PROMPT 1. Count the lines of the records that contain the string "pose", and reply with the number alone.

PASSAGE FOR REVIEW.
++++++

Western dance history brims with ambivalent stories about automata and their relationships with humans. Consider Coppélia, (originally subtitled, “The Girl with the Enamel Eyes”) about a lifelike doll and a man who falls in love with it.
In 2019, the ballet was remade by choreographer Chase Brock as The Girl with the Alkaline Eyes, with additional thematics lifted from the TV show Black Mirror and the science fiction film, Ex Machina. There’s also Petrouchka, which features a gaggle of haunting puppets animated, à la “Yo Gabba Gabba,” by a nefarious sorcerer. This ballet was memorably performed by actual puppets in Basil Twist’s production, seen at the Pillow in 2002.
And then, most popularly, is The Nutcracker, a racial cavalcade about a mechanical nutcracker that is, because of avuncular magic, also a handsome and eligible prince. How robots are made to seem and move like humans has been the subject of great creative exertion. Less frequently, however, is the inverse explored: how humans are made to perform more like robots.
I, John Heginbotham
In this regard, the choreography of John Heginbotham is unexpectedly instructive. In 2010, I was one of the producers for Heginbotham’s first solo show: a quartet semi-jokingly titled “One Man Show.” It was a depressive, dark cloud of a cabaret piece described by New York Times critic Roslyn Sulcas as “amateurish meandering.” (Thanks to the critical response of this early work, Heginbotham is now one of the top Google search results for the phrase, “weakly comic bad dance.”) Undeterred by this initial critical foible, Heginbotham continued making work over the subsequent decade, and since completing an accoladed tenure at the Mark Morris Dance Group has gone on to choreograph works for prestigious stages around the world. His dances have some things in common with his former boss—a shared sense of meticulousness, craft, and deep musicality—but where Morris’s works are frequently underwritten by a verging utopianism of community and visual harmony, Heginbotham frequently features dancers moving with virtuosic similitude and mechanistic quality. He easily makes the most robotic dances of any humanist I know.

++++++

DATA SECTION.
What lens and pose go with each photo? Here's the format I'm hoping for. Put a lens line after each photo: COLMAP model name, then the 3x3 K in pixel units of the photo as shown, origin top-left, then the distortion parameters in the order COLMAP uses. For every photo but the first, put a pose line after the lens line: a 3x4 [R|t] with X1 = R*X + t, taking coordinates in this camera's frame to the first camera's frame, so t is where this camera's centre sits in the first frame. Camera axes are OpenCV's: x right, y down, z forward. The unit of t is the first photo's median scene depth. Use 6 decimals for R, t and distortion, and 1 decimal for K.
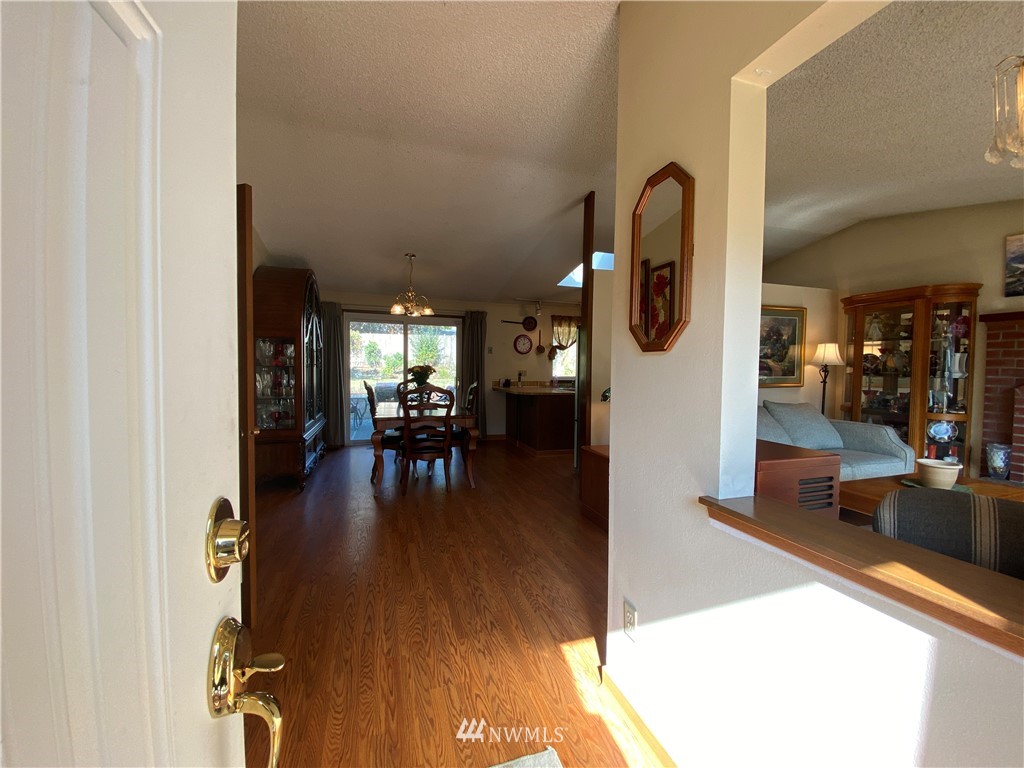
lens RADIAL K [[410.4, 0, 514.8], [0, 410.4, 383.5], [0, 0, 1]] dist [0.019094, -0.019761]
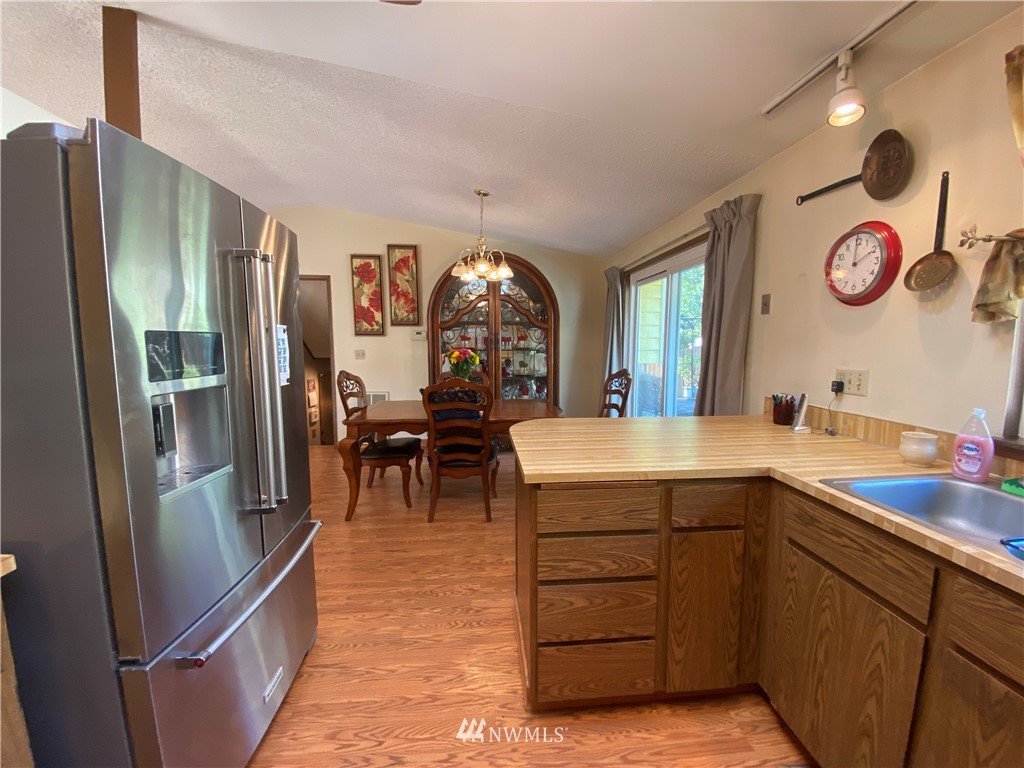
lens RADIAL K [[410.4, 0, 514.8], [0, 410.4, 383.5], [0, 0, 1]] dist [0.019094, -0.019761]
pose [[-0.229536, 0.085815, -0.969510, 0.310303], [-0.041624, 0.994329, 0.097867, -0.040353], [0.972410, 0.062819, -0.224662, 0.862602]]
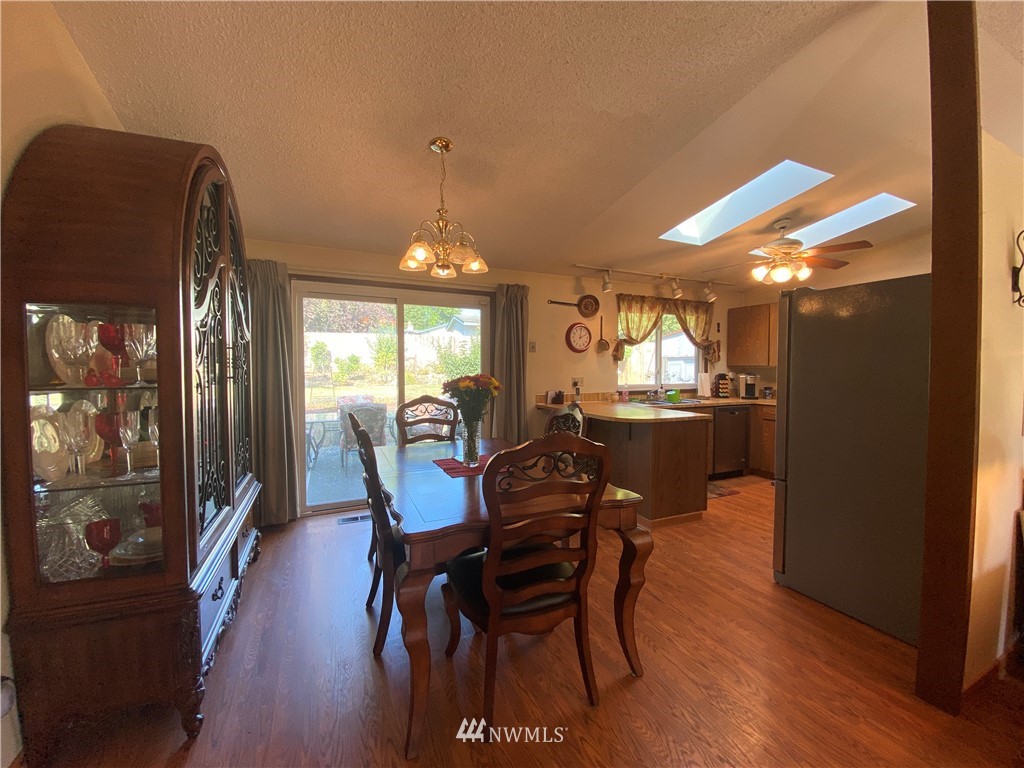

++++++

PROMPT 2. List every ballet that the passage on dance and automata mentions by title.

ANSWER BOX 1. 2

ANSWER BOX 2.
Coppélia
The Girl with the Alkaline Eyes
Petrouchka
The Nutcracker